# Dataset items
..............................

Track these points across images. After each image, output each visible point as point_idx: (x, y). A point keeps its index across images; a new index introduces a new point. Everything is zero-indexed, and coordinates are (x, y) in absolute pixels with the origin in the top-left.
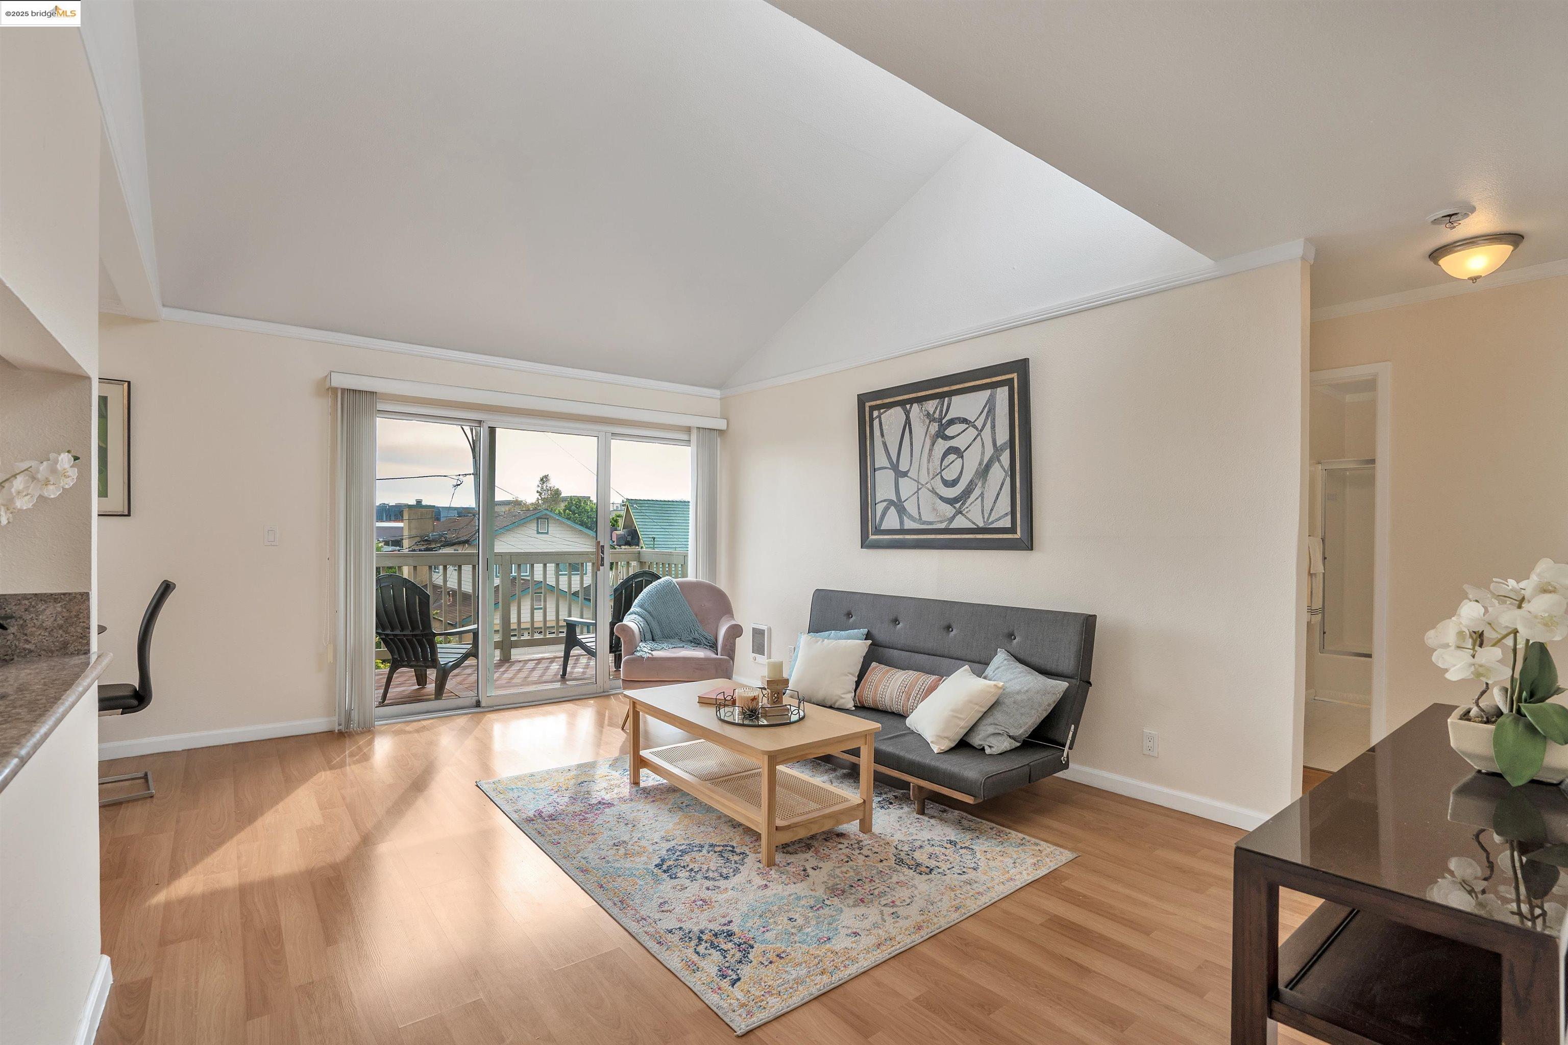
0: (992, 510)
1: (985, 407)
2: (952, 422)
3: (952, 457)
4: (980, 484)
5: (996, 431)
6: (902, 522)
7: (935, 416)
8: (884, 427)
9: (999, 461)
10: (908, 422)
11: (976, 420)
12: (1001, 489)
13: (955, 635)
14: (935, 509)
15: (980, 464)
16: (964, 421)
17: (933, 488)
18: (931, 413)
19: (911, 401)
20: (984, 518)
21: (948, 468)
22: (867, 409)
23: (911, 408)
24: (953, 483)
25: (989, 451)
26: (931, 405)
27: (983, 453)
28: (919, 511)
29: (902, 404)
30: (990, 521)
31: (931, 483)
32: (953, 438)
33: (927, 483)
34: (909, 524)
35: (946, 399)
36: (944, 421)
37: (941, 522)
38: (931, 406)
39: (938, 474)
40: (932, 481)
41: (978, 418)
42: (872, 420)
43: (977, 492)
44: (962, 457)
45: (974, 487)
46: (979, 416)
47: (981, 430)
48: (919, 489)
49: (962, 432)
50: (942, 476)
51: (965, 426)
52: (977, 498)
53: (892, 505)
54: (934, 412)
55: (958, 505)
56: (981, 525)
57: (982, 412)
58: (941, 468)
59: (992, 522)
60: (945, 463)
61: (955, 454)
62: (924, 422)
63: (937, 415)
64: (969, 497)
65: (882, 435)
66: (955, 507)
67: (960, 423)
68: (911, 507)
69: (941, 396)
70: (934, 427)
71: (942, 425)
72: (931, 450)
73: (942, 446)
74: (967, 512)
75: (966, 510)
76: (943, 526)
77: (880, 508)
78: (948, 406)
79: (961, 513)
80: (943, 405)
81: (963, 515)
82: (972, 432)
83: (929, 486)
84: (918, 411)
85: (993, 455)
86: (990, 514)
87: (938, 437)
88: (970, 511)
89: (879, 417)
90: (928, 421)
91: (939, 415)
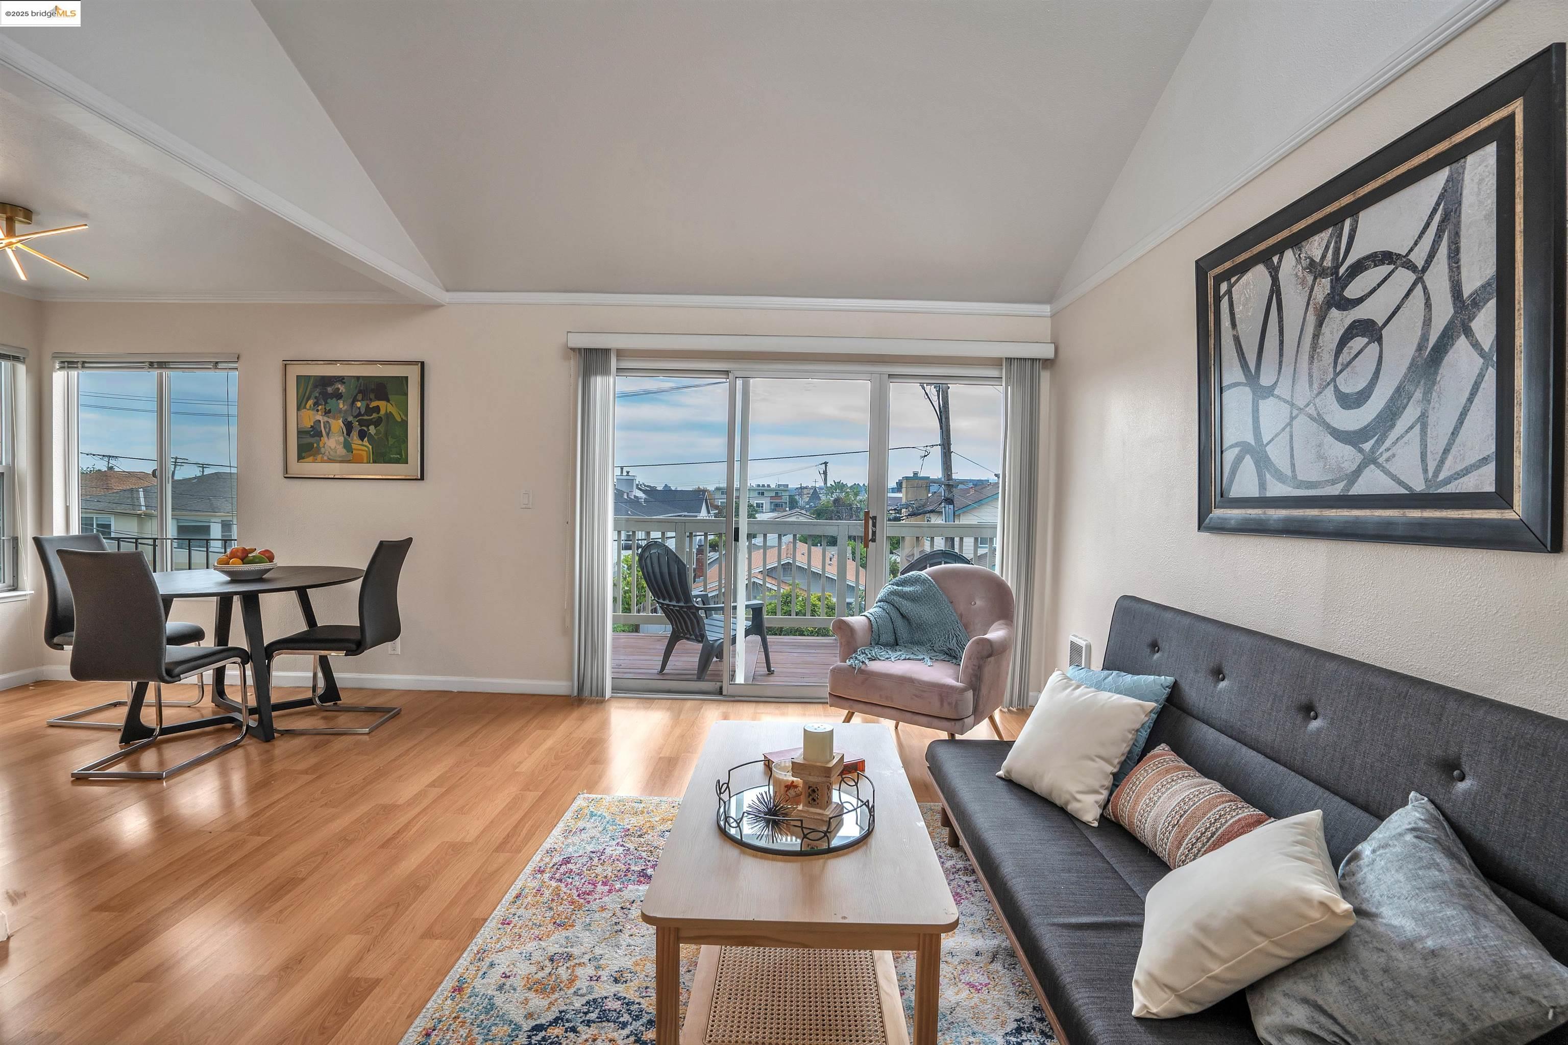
0: (1446, 451)
1: (1435, 211)
2: (1358, 268)
3: (1358, 342)
4: (1418, 395)
5: (1462, 262)
6: (1262, 485)
7: (1325, 264)
8: (1236, 310)
9: (1468, 332)
10: (1275, 289)
11: (1411, 250)
12: (1470, 400)
13: (1319, 731)
14: (1321, 457)
15: (1420, 348)
16: (1387, 257)
17: (1318, 414)
18: (1317, 260)
19: (1279, 249)
20: (1425, 471)
21: (1349, 369)
22: (1211, 282)
23: (1280, 260)
24: (1362, 398)
25: (1443, 311)
26: (1316, 244)
27: (1427, 322)
28: (1291, 461)
29: (1264, 258)
30: (1442, 477)
31: (1315, 405)
32: (1361, 300)
33: (1308, 405)
34: (1276, 489)
35: (1348, 223)
36: (1342, 271)
37: (1333, 482)
38: (1316, 247)
39: (1328, 384)
40: (1317, 400)
41: (1416, 244)
42: (1218, 299)
43: (1411, 413)
44: (1379, 340)
45: (1405, 401)
46: (1420, 237)
47: (1425, 269)
48: (1292, 418)
49: (1379, 285)
50: (1336, 387)
51: (1385, 269)
52: (1411, 428)
53: (1248, 452)
54: (1324, 257)
55: (1367, 446)
56: (1419, 486)
57: (1427, 225)
58: (1335, 371)
59: (1447, 481)
60: (1344, 357)
61: (1363, 336)
62: (1303, 282)
63: (1328, 263)
64: (1393, 426)
65: (1234, 325)
66: (1361, 451)
67: (1376, 266)
68: (1277, 454)
69: (1335, 220)
70: (1324, 287)
71: (1338, 279)
72: (1316, 336)
73: (1338, 321)
74: (1387, 460)
75: (1385, 456)
76: (1336, 490)
77: (1230, 459)
78: (1350, 234)
79: (1374, 461)
80: (1340, 236)
81: (1379, 466)
82: (1404, 277)
83: (1311, 410)
84: (1294, 262)
85: (1453, 317)
86: (1442, 462)
87: (1329, 308)
88: (1394, 456)
89: (1229, 292)
90: (1310, 278)
91: (1333, 259)
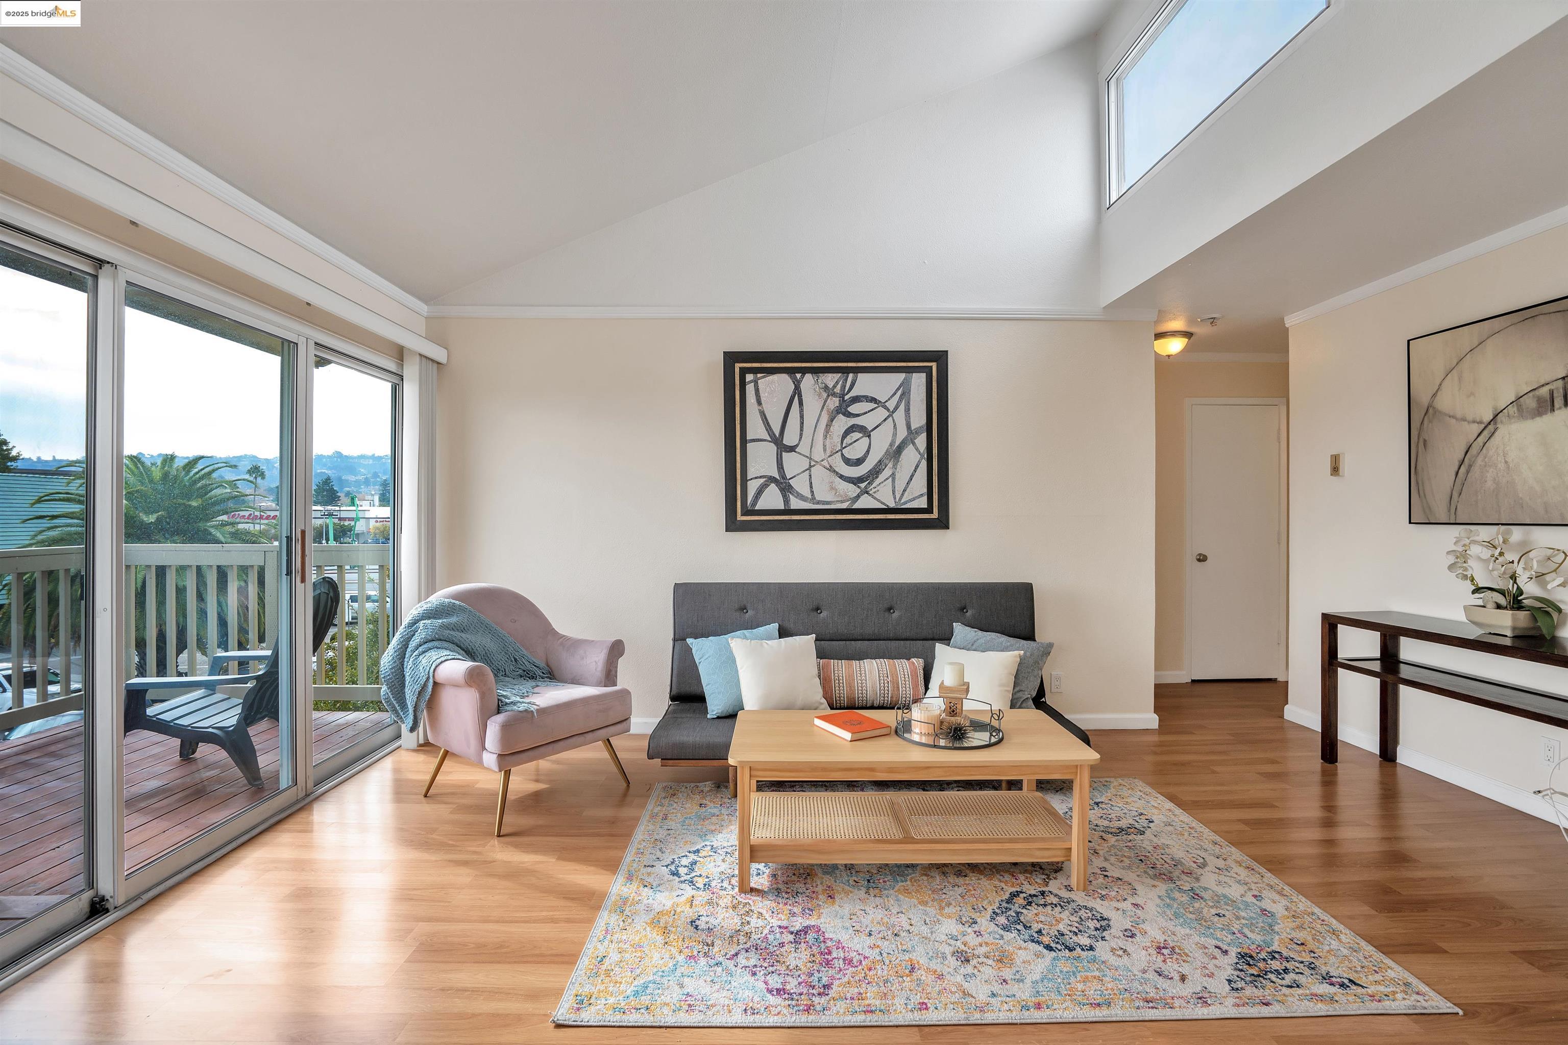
0: (905, 491)
1: (898, 389)
2: (856, 399)
3: (856, 435)
4: (890, 465)
5: (911, 415)
6: (786, 501)
7: (835, 390)
8: (762, 395)
9: (914, 444)
10: (797, 391)
11: (887, 401)
12: (915, 471)
13: (900, 617)
14: (832, 488)
15: (891, 445)
16: (873, 400)
17: (830, 466)
18: (831, 387)
19: (804, 371)
20: (895, 498)
21: (851, 446)
22: (737, 371)
23: (802, 377)
24: (859, 462)
25: (902, 433)
26: (830, 378)
27: (895, 435)
28: (811, 490)
29: (791, 371)
30: (902, 502)
31: (827, 461)
32: (858, 415)
33: (822, 460)
34: (795, 504)
35: (851, 375)
36: (846, 397)
37: (842, 502)
38: (830, 379)
39: (837, 452)
40: (829, 459)
41: (889, 399)
42: (743, 384)
43: (887, 472)
44: (869, 436)
45: (884, 467)
46: (892, 397)
47: (893, 412)
48: (811, 466)
49: (869, 411)
50: (842, 455)
51: (873, 405)
52: (887, 479)
53: (771, 482)
54: (834, 387)
55: (863, 485)
56: (892, 505)
57: (895, 394)
58: (842, 446)
59: (905, 503)
60: (848, 440)
61: (860, 432)
62: (820, 395)
63: (838, 390)
64: (877, 477)
65: (759, 402)
66: (859, 487)
67: (867, 402)
68: (800, 485)
69: (845, 371)
70: (834, 403)
71: (844, 401)
72: (828, 426)
73: (842, 423)
74: (875, 493)
75: (874, 490)
76: (844, 506)
77: (753, 487)
78: (852, 382)
79: (867, 493)
80: (846, 380)
81: (870, 495)
82: (881, 413)
83: (825, 463)
84: (813, 382)
85: (906, 437)
86: (903, 495)
87: (838, 413)
88: (878, 491)
89: (756, 382)
90: (825, 395)
91: (841, 390)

..............................

Each record above must be retyped exactly, minus its pictures.

Track these points across images. After each image, output each visible point as point_idx: (x, y). A point keeps its index across images; a new index introduces a new point. Everything is zero-indexed, and coordinates are (x, y) in absolute pixels with the origin in the top-left.
0: (992, 510)
1: (985, 407)
2: (952, 422)
3: (952, 457)
4: (980, 484)
5: (996, 431)
6: (902, 522)
7: (935, 416)
8: (884, 427)
9: (999, 461)
10: (908, 422)
11: (976, 420)
12: (1001, 489)
13: (955, 635)
14: (935, 509)
15: (980, 464)
16: (964, 421)
17: (933, 488)
18: (931, 413)
19: (911, 401)
20: (984, 518)
21: (948, 468)
22: (867, 409)
23: (911, 408)
24: (953, 483)
25: (989, 451)
26: (931, 405)
27: (983, 453)
28: (919, 511)
29: (902, 404)
30: (990, 521)
31: (931, 483)
32: (953, 438)
33: (927, 483)
34: (909, 524)
35: (946, 399)
36: (944, 421)
37: (941, 522)
38: (931, 406)
39: (938, 474)
40: (932, 481)
41: (978, 418)
42: (872, 420)
43: (977, 492)
44: (962, 457)
45: (974, 487)
46: (979, 416)
47: (981, 430)
48: (919, 489)
49: (962, 432)
50: (942, 476)
51: (965, 426)
52: (977, 498)
53: (892, 505)
54: (934, 412)
55: (958, 505)
56: (981, 525)
57: (982, 412)
58: (941, 468)
59: (992, 522)
60: (945, 463)
61: (955, 454)
62: (924, 422)
63: (937, 415)
64: (969, 497)
65: (882, 435)
66: (955, 507)
67: (960, 423)
68: (911, 507)
69: (941, 396)
70: (934, 427)
71: (942, 425)
72: (931, 450)
73: (942, 446)
74: (967, 512)
75: (966, 510)
76: (943, 526)
77: (880, 508)
78: (948, 406)
79: (961, 513)
80: (943, 405)
81: (963, 515)
82: (972, 432)
83: (929, 486)
84: (918, 411)
85: (993, 455)
86: (990, 514)
87: (938, 437)
88: (970, 511)
89: (879, 417)
90: (928, 421)
91: (939, 415)
0: (1446, 451)
1: (1435, 211)
2: (1358, 268)
3: (1358, 342)
4: (1418, 395)
5: (1462, 262)
6: (1262, 485)
7: (1325, 264)
8: (1236, 310)
9: (1468, 332)
10: (1275, 289)
11: (1411, 250)
12: (1470, 400)
13: (1319, 731)
14: (1321, 457)
15: (1420, 348)
16: (1387, 257)
17: (1318, 414)
18: (1317, 260)
19: (1279, 249)
20: (1425, 471)
21: (1349, 369)
22: (1211, 282)
23: (1280, 260)
24: (1362, 398)
25: (1443, 311)
26: (1316, 244)
27: (1427, 322)
28: (1291, 461)
29: (1264, 258)
30: (1442, 477)
31: (1315, 405)
32: (1361, 300)
33: (1308, 405)
34: (1276, 489)
35: (1348, 223)
36: (1342, 271)
37: (1333, 482)
38: (1316, 247)
39: (1328, 384)
40: (1317, 400)
41: (1416, 244)
42: (1218, 299)
43: (1411, 413)
44: (1379, 340)
45: (1405, 401)
46: (1420, 237)
47: (1425, 269)
48: (1292, 418)
49: (1379, 285)
50: (1336, 387)
51: (1385, 269)
52: (1411, 428)
53: (1248, 452)
54: (1324, 257)
55: (1367, 446)
56: (1419, 486)
57: (1427, 225)
58: (1335, 371)
59: (1447, 481)
60: (1344, 357)
61: (1363, 336)
62: (1303, 282)
63: (1328, 263)
64: (1393, 426)
65: (1234, 325)
66: (1361, 451)
67: (1376, 266)
68: (1277, 454)
69: (1335, 220)
70: (1324, 287)
71: (1338, 279)
72: (1316, 336)
73: (1338, 321)
74: (1387, 460)
75: (1385, 456)
76: (1336, 490)
77: (1230, 459)
78: (1350, 234)
79: (1374, 461)
80: (1340, 236)
81: (1379, 466)
82: (1404, 277)
83: (1311, 410)
84: (1294, 262)
85: (1453, 317)
86: (1442, 462)
87: (1329, 308)
88: (1394, 456)
89: (1229, 292)
90: (1310, 278)
91: (1333, 259)
0: (905, 491)
1: (898, 389)
2: (856, 399)
3: (856, 435)
4: (890, 465)
5: (911, 415)
6: (786, 501)
7: (835, 390)
8: (762, 395)
9: (914, 444)
10: (797, 391)
11: (887, 401)
12: (915, 471)
13: (900, 617)
14: (832, 488)
15: (891, 445)
16: (873, 400)
17: (830, 466)
18: (831, 387)
19: (804, 371)
20: (895, 498)
21: (851, 446)
22: (737, 371)
23: (802, 377)
24: (859, 462)
25: (902, 433)
26: (830, 378)
27: (895, 435)
28: (811, 490)
29: (791, 371)
30: (902, 502)
31: (827, 461)
32: (858, 415)
33: (822, 460)
34: (795, 504)
35: (851, 375)
36: (846, 397)
37: (842, 502)
38: (830, 379)
39: (837, 452)
40: (829, 459)
41: (889, 399)
42: (743, 384)
43: (887, 472)
44: (869, 436)
45: (884, 467)
46: (892, 397)
47: (893, 412)
48: (811, 466)
49: (869, 411)
50: (842, 455)
51: (873, 405)
52: (887, 479)
53: (771, 482)
54: (834, 387)
55: (863, 485)
56: (892, 505)
57: (895, 394)
58: (842, 446)
59: (905, 503)
60: (848, 440)
61: (860, 432)
62: (820, 395)
63: (838, 390)
64: (877, 477)
65: (759, 402)
66: (859, 487)
67: (867, 402)
68: (800, 485)
69: (845, 371)
70: (834, 403)
71: (844, 401)
72: (828, 426)
73: (842, 423)
74: (875, 493)
75: (874, 490)
76: (844, 506)
77: (753, 487)
78: (852, 382)
79: (867, 493)
80: (846, 380)
81: (870, 495)
82: (881, 413)
83: (825, 463)
84: (813, 382)
85: (906, 437)
86: (903, 495)
87: (838, 413)
88: (878, 491)
89: (756, 382)
90: (825, 395)
91: (841, 390)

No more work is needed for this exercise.